SAN ANTONIO – A local priest is wrestling with how to forgive after his pregnant friend and members of her family were killed in Sunday's Sutherland Springs church shooting.
26 killed, 20 wounded in mass shooting; Gunman dead
He found solace among almost 150 other priests and many community members at a San Fernando Cathedral Mass, dedicated to the shooting victims.
Candles flickered at the front of the cathedral representing those killed at the Sutherland Springs First Baptist Church. One of them was for Crystal Holcombe, a mother who was four months pregnant.
Mother killed while trying to protect children from gunfire
"In high school, she married one of my best friends, Peter. Wonderful woman. A woman who could be there for her family," Rev. Jonathan Felux said. "I’ve just always known Crystal to be a woman who loved people, loved them with everything that she was. She loved her first husband even during his sickness and his death. She loved her kids and she loved her family. She loves John and her in-laws and everyone so much."

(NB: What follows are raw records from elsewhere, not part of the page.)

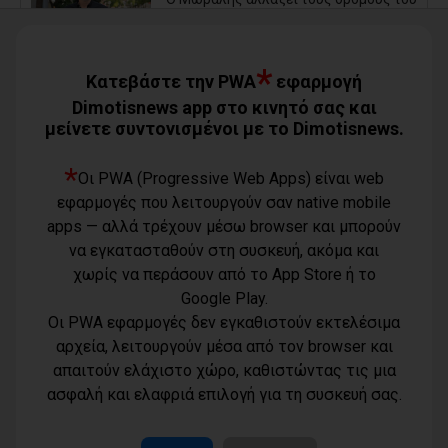
Πειραιά (photos+video)
06/08/2026
*
Κατεβάστε την PWA
εφαρμογή
Οι μηνύσεις που φέρνουν σε δύσκολη
Dimotisnews app στο κινητό σας και
θέση αιρετό των νοτίων προαστίων
μείνετε συντονισμένοι με το Dimotisnews.
06/08/2026
*
Οι PWA (Progressive Web Apps) είναι web
Τίγκα στα ξερά χόρτα ο Διόνυσος,
εφαρμογές που λειτουργούν σαν native mobile
«άφαντη» η Δημοτική Αρχή
apps — αλλά τρέχουν μέσω browser και μπορούν
06/08/2026
να εγκατασταθούν στη συσκευή, ακόμα και
χωρίς να περάσουν από το App Store ή το
Η Novibet «ψηφίζει» πρωθυπουργό: Το
Google Play.
ακλόνητο φαβορί, η επιστροφή και το
αουτσάιντερ των 41,00
Οι PWA εφαρμογές δεν εγκαθιστούν εκτελέσιμα
06/08/2026
αρχεία, λειτουργούν μέσα από τον browser και
Προσφυγή της αντιπολίτευσης του
απαιτούν ελάχιστο χώρο, καθιστώντας τις μια
Όροι χρήσης
Δήμου Παλλήνης στην Αποκεντρωμένη
ασφαλή και ελαφριά επιλογή για τη συσκευή σας.
Τηλέφωνο
Διοίκηση για τον Αβαρκιώτη
Πολιτική
επικοινωνίας
06/08/2026
απορρήτου -
6977232183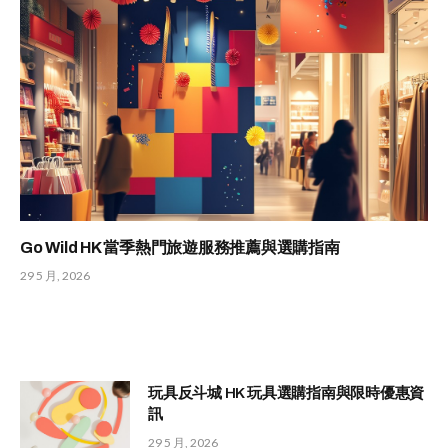
Go Wild HK 當季熱門旅遊服務推薦與選購指南
29 5 月, 2026
玩具反斗城 HK 玩具選購指南與限時優惠資
訊
29 5 月, 2026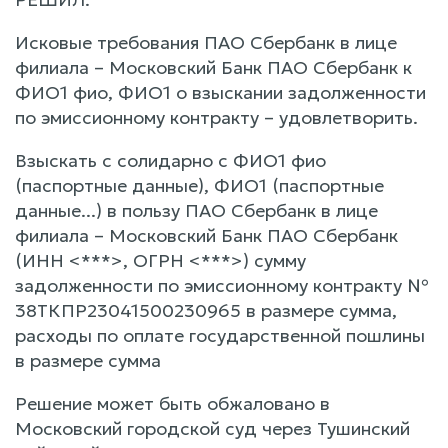
Исковые требования ПАО Сбербанк в лице
филиала – Московский Банк ПАО Сбербанк к
ФИО1 фио, ФИО1 о взыскании задолженности
по эмиссионному контракту – удовлетворить.
Взыскать с солидарно с ФИО1 фио
(паспортные данные), ФИО1 (паспортные
данные...) в пользу ПАО Сбербанк в лице
филиала – Московский Банк ПАО Сбербанк
(ИНН <***>, ОГРН <***>) сумму
задолженности по эмиссионному контракту №
38ТКПР23041500230965 в размере сумма,
расходы по оплате государственной пошлины
в размере сумма
Решение может быть обжаловано в
Московский городской суд через Тушинский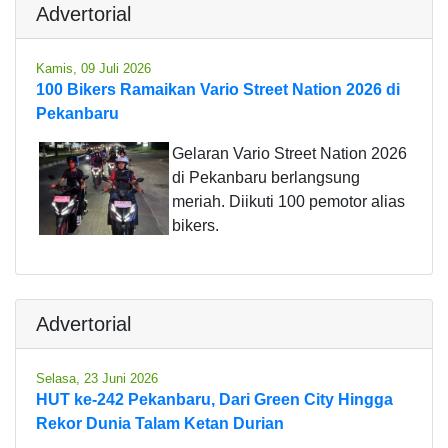
Advertorial
Kamis, 09 Juli 2026
100 Bikers Ramaikan Vario Street Nation 2026 di
Pekanbaru
Gelaran Vario Street Nation 2026
di Pekanbaru berlangsung
meriah. Diikuti 100 pemotor alias
bikers.
Advertorial
Selasa, 23 Juni 2026
HUT ke-242 Pekanbaru, Dari Green City Hingga
Rekor Dunia Talam Ketan Durian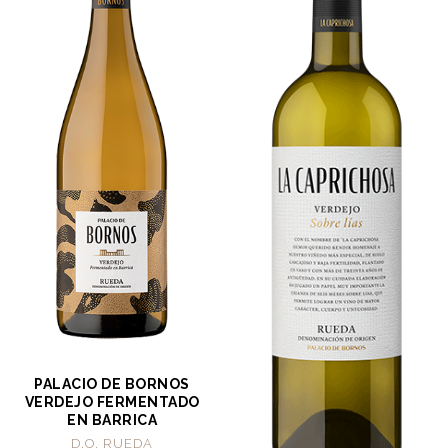
PALACIO DE BORNOS
VERDEJO FERMENTADO
EN BARRICA
D.O. RUEDA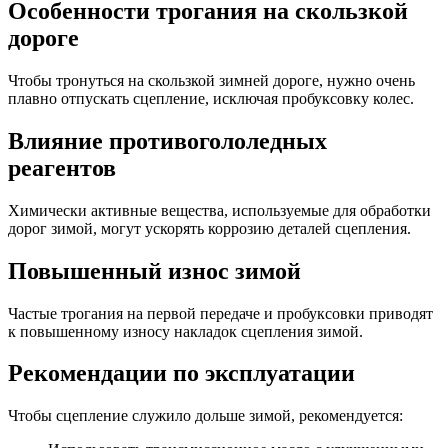
Особенности трогания на скользкой
дороге
Чтобы тронуться на скользкой зимней дороге, нужно очень
плавно отпускать сцепление, исключая пробуксовку колес.
Влияние противогололедных
реагентов
Химически активные вещества, используемые для обработки
дорог зимой, могут ускорять коррозию деталей сцепления.
Повышенный износ зимой
Частые трогания на первой передаче и пробуксовки приводят
к повышенному износу накладок сцепления зимой.
Рекомендации по эксплуатации
Чтобы сцепление служило дольше зимой, рекомендуется: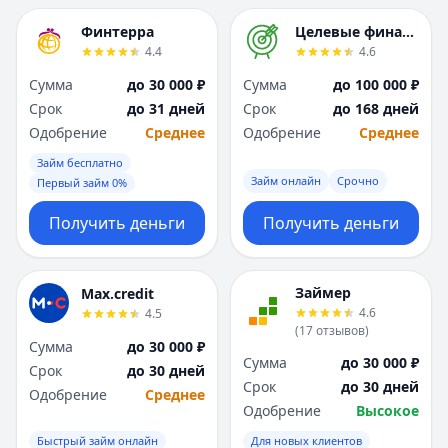
Я
Я
Финтерра
Целевые финансы
Ярославль
Ярославль
4.4
4.6
Вся Россия
Вся Россия
Сумма
до 30 000 ₽
Сумма
до 100 000 ₽
Срок
до 31 дней
Срок
до 168 дней
Одобрение
Среднее
Одобрение
Среднее
Займ бесплатно
Займ онлайн
Срочно
Первый займ 0%
Получить деньги
Получить деньги
Займер
Max.credit
4.6
4.5
(
17
отзывов
)
Сумма
до 30 000 ₽
Сумма
до 30 000 ₽
Срок
до 30 дней
Срок
до 30 дней
Одобрение
Среднее
Одобрение
Высокое
Быстрый займ онлайн
Для новых клиентов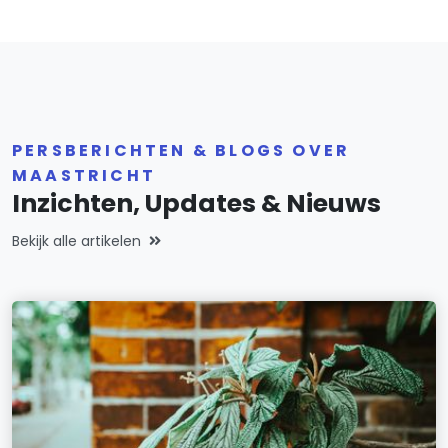
PERSBERICHTEN & BLOGS OVER
MAASTRICHT
Inzichten, Updates & Nieuws
Bekijk alle artikelen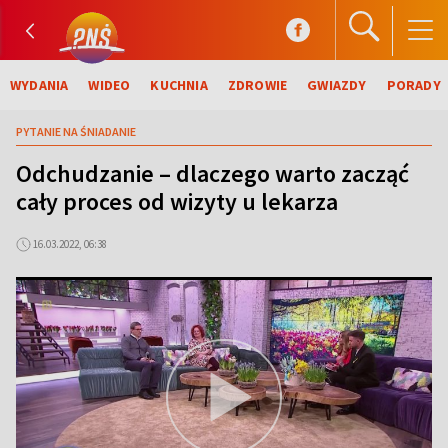
WYDANIA
WIDEO
KUCHNIA
ZDROWIE
GWIAZDY
PORADY
PYTANIE NA ŚNIADANIE
Odchudzanie – dlaczego warto zacząć
cały proces od wizyty u lekarza
16.03.2022, 06:38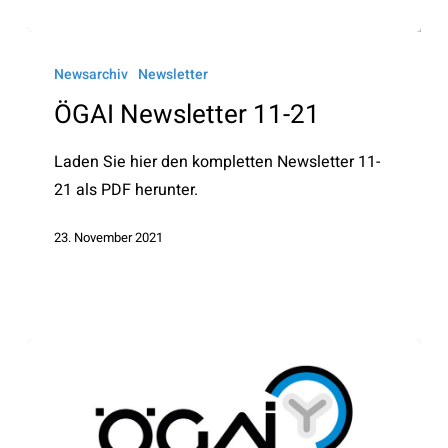
ÖGAI
Newsletter
Newsarchiv
Newsletter
11-
ÖGAI Newsletter 11-21
21
Laden Sie hier den kompletten Newsletter 11-
21 als PDF herunter.
23. November 2021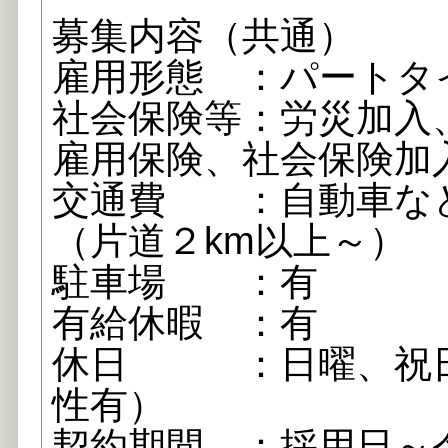
募集内容（共通）
雇用形態 ：パートタ
社会保険等：労災加入
雇用保険、社会保険加
交通費 ：自動車な
（片道２km以上～）
駐車場 ：有
有給休暇 ：有
休日 ：日曜、祝日
性有）
契約期間 ：採用日～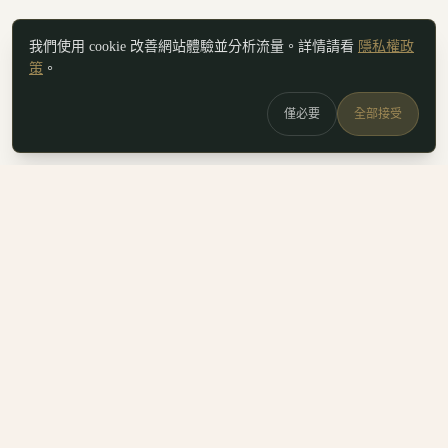
我們使用 cookie 改善網站體驗並分析流量。詳情請看
隱私權政
策
。
僅必要
全部接受
白鷗
x
喚
DailyBioJuan — Juan's field notes
我是 Juan。這裡是我寫的生醫職涯筆記、整理的生科概念，跟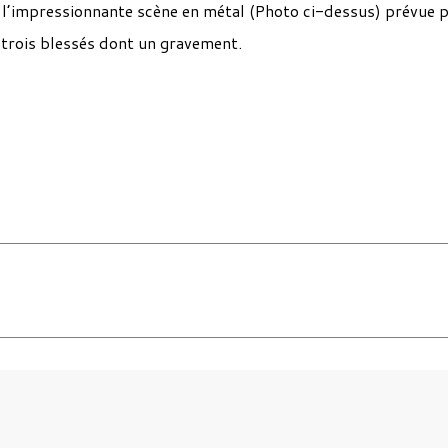
e l’impressionnante scène en métal (Photo ci-dessus) prévue 
t trois blessés dont un gravement.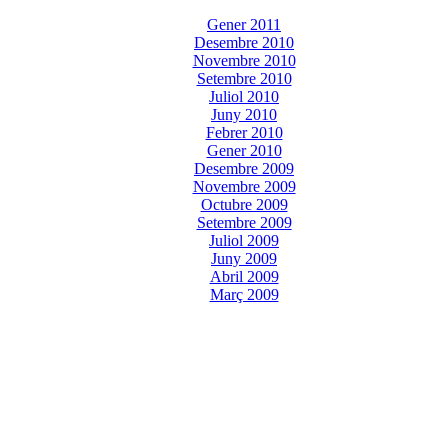
Gener 2011
Desembre 2010
Novembre 2010
Setembre 2010
Juliol 2010
Juny 2010
Febrer 2010
Gener 2010
Desembre 2009
Novembre 2009
Octubre 2009
Setembre 2009
Juliol 2009
Juny 2009
Abril 2009
Març 2009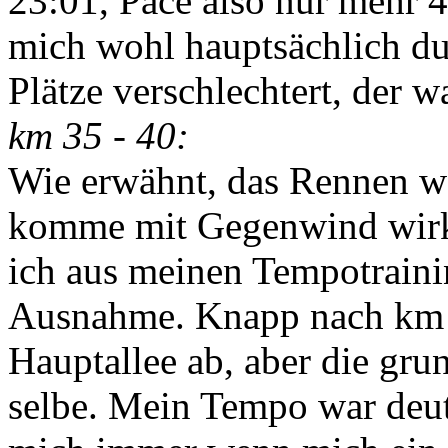
23:01, Pace also nur mehr 4
mich wohl hauptsächlich d
Plätze verschlechtert, der wa
km 35 - 40:
Wie erwähnt, das Rennen war
komme mit Gegenwind wirkli
ich aus meinen Tempotraini
Ausnahme. Knapp nach km 
Hauptallee ab, aber die gru
selbe. Mein Tempo war deut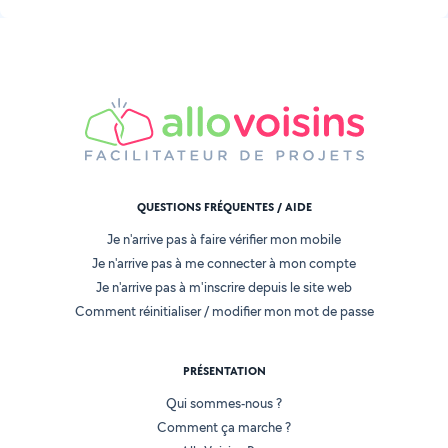
QUESTIONS FRÉQUENTES / AIDE
Je n'arrive pas à faire vérifier mon mobile
Je n'arrive pas à me connecter à mon compte
Je n'arrive pas à m'inscrire depuis le site web
Comment réinitialiser / modifier mon mot de passe
PRÉSENTATION
Qui sommes-nous ?
Comment ça marche ?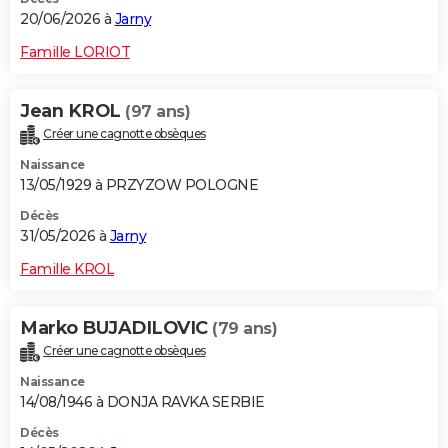
20/06/2026 à
Jarny
Famille LORIOT
Jean KROL
(97 ans)
Créer une cagnotte obsèques
Naissance
13/05/1929 à PRZYZOW POLOGNE
Décès
31/05/2026 à
Jarny
Famille KROL
Marko BUJADILOVIC
(79 ans)
Créer une cagnotte obsèques
Naissance
14/08/1946 à DONJA RAVKA SERBIE
Décès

Father Felux also mourns for three of Crystal's four children, her current husband John's parents, and his brother- and sister-in-law, who were also killed.
"Violence is violence and murder is murder, but it does beg the question how can someone get so twisted as to go into a place of peace and make it a place of violence?" Felux said.
Even as a Catholic leader, he is pained by the task of finding forgiveness.
"I would be lying if I said that right now my heart is ready to forgive this man. It isn't. I hope to be there. It's easy to say love your enemy, pray for those who persecute you. It's harder to do," he said, holding back tears.
Over time, though, he knows peace must overpower anger, to stop the cycle.
"Violence and anger only beget violence and anger, so we trust that message because it is the truth and it brings about a better world and a better humanity," he said.
Archbishop Gustavo Garcia-Siller echoed that message.
"We need to promote more venues of peace, venues of health, health of mind and heart and spirit; we cannot continue violence. The words we use, the actions, the gestures, should be more human, more inviting. More recognizing precisely what we recognize in this moment, that we are people, and how to pull together," he said. "No one can say, I’ve had enough love. Love me no more."